(Modification records)
....
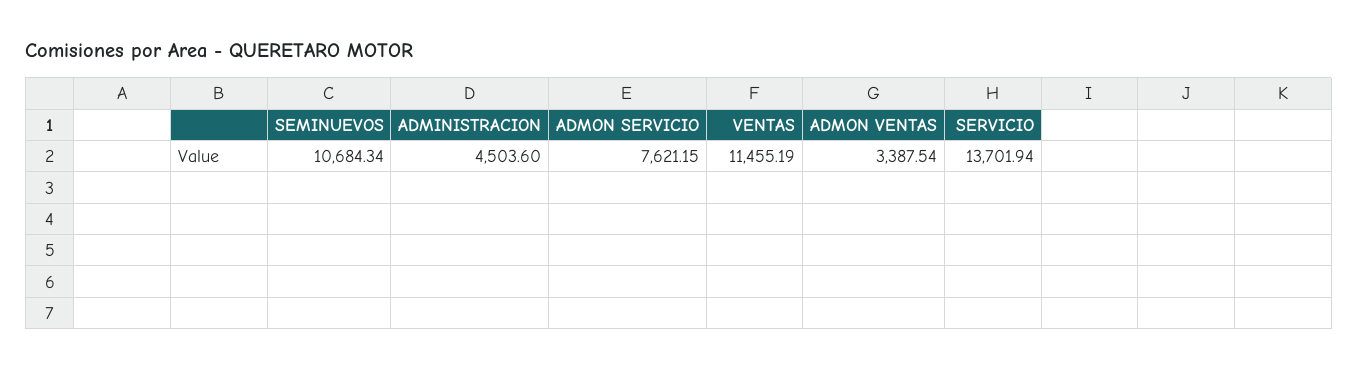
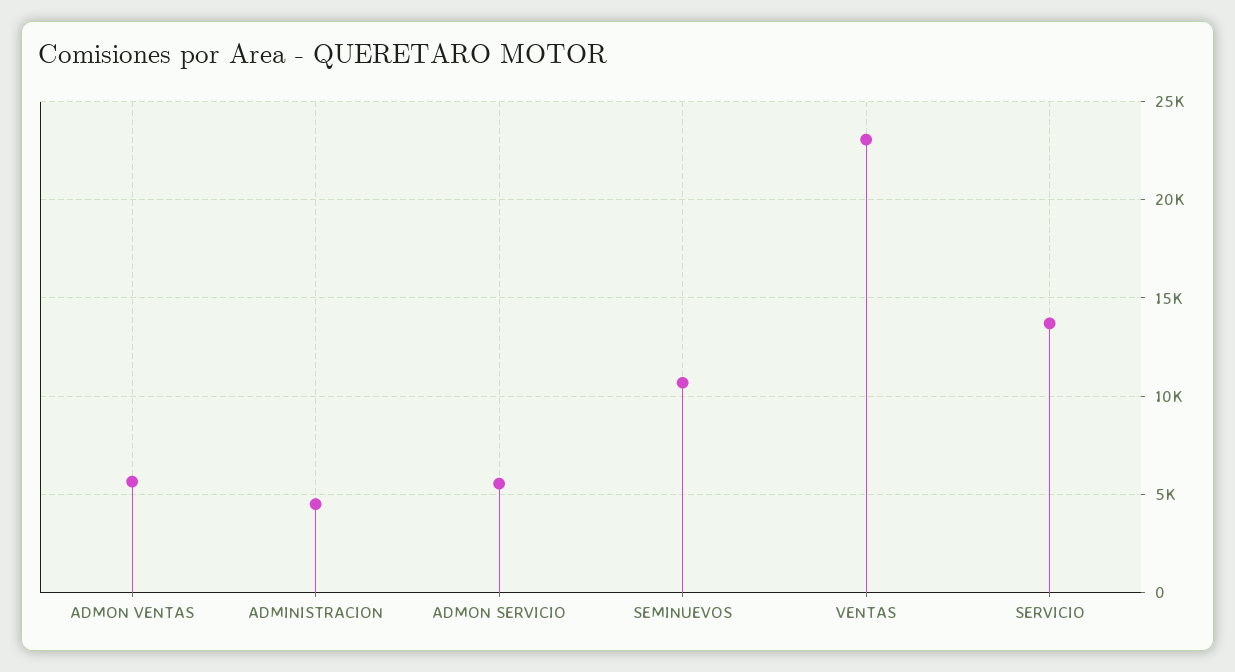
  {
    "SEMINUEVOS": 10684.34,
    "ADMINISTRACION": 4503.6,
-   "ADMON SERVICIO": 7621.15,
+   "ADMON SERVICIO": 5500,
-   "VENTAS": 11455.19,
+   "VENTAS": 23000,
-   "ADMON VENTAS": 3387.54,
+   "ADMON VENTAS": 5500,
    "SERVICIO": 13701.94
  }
....
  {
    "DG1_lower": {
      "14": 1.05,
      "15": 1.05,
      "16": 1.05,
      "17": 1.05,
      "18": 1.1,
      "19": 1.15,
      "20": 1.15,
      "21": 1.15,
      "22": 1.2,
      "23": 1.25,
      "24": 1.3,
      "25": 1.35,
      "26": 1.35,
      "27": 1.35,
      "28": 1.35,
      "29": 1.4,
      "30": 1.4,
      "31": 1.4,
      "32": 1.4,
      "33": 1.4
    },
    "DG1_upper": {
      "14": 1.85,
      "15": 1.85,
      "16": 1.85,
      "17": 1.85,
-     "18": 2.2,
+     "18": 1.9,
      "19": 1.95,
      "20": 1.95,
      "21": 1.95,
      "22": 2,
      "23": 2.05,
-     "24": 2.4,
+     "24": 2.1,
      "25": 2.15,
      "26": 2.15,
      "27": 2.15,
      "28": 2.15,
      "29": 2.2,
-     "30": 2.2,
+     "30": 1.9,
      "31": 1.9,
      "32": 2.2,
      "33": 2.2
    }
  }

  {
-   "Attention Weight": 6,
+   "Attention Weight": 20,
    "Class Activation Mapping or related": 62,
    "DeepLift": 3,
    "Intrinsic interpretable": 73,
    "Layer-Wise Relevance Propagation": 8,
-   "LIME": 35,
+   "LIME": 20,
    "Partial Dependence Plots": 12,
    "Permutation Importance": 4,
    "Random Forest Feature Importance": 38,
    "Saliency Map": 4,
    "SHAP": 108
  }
....
Within the records above, how many lines include the word "ADMON"? Only the number is wanted.

### Task output
4